Sakarya 2. Ağır Ceza Mahkemesi tarafından kabul edilen iddianamede, DEAŞ'ın silahlı eylem ve faaliyet yürütmekte zorlandığı ülkelerde dernek, kitapevleri, mescit ve çayevleri üzerinden örgüte organik bağı bulunan hücre yapılanmalarına temin ettiği elemanların ideolojik ve silahlı eğitimi için gerekli finansmanı sağlayabildiği, propaganda faaliyetlerini sürdürebildiği anlatıldı.
İddianamede, DEAŞ'ın sözde Marmara Bölgesi sorumlusu B.Ö'nün Sakarya'ya sanıklardan E.K'yi sözde "vali" olarak görevlendirdiği yönünde istihbari bilgilerin bulunduğu belirtilerek, E.K'ye ait Adapazarı ilçesindeki yasa dışı mescide gelen, burayla ilgilenen ve sorumluluk üstlenen şahısların tespiti amacıyla iletişimin denetlenmesi ve fiziki takip çalışmalarına başlanıldığı aktarıldı.
Sanıkların haftanın bir günü az sayıda kişiyle örgütsel toplantı gerçekleştirdiği ifade edilen iddianamede, yapılan aramalarda örgütsel dokümanlar ve toplama kararı bulunan kitap ele geçirildiği belirtildi.
İddianamede, sanıklardan Y.B'nin ikametinde yapılan aramada sırt çantası içerisinde DEAŞ mensupları tarafından kullanılan kıyafet, bıçak ve benzeri yaşam malzemeleriyle sanığın el yazısıyla yazılmış vasiyetnamenin ele geçirildiği aktarıldı.
Y.B'nin "Telegram" programı üzerinden DEAŞ'ın sözde Şam istihbarat birimine öz geçmişini gönderdiği ve örgüt içerisinde aktif faaliyette bulunmak istediğine yönelik mesaj içeriklerine ulaşıldığı belirtilen iddianamede, "Söz konusu mesaj içeriğinde şüphelinin, 'Zekeriya Eltürki' kod ismini kullanarak kendisini tanıttığı ve DEAŞ'ta ne şekilde görev alabileceğine yönelik kişisel özelliklerinden ve sağlık durumundan bahsettiği anlaşılmıştır." ifadesi kullanıldı.

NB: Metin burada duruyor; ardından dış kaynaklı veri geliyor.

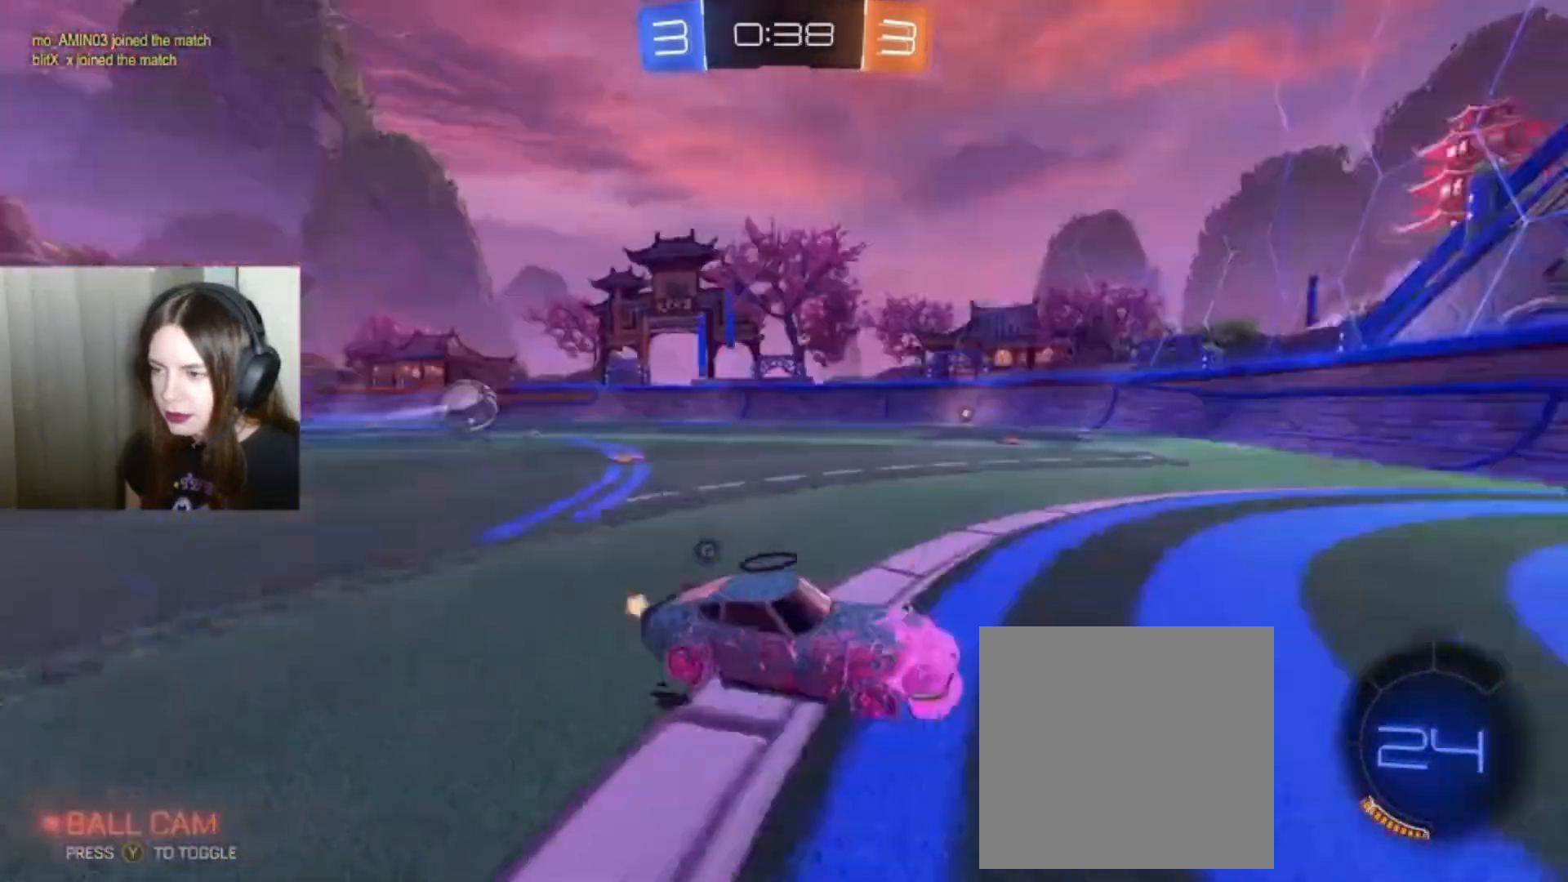
{"buttons": ["B", "R2"], "left_stick": "left", "right_stick": "center", "events": [[67, "Y", "up"], [133, "B", "down"]]}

DEAŞ İÇİN AYLIK 15 DOLAR İSTENMİŞ
Sanıklardan A.K, T.K. ve D.Ö'nün 2 Şubat 2024'te sözde mescit içerisinde aralarında yaptıkları konuşmalara yer verilen iddianamede, "Aralarında kendini yakacak kimsenin olmadığı, 2 terörist olsa yapacaklarını açıktan yapacakları, kendi içlerinden birinin çıkması gerektiği, Adapazarı'nın örgütsel eyleme uygun bir yer olduğu yönünde görüşmeler yaptıkları tespit edilmiştir. Bahse konu konuşmanın 28 Ocak 2024'te İstanbul Santa Maria Kilisesi'ne yönelik DEAŞ tarafından üstlenilen saldırının hemen akabinde yapılmış olması sebebiyle sözde mescitle iltisaklı şahısların da eylem hazırlığında oldukları anlaşılmıştır." değerlendirmesinde bulunuldu.
Sözde mescitte yapılan örgütsel toplantılarda gizliliğe önem verildiği belirtilen iddianamede, faaliyetlerin hiç kimseye söylenmemesi, telefon görüşmelerinde örgütsel toplantılardan "seminer, halı saha maçı, düğün yemeği" gibi isimlerle bahsedilmesi gerektiği yönünde konuşmaların yapıldığı ifade edildi.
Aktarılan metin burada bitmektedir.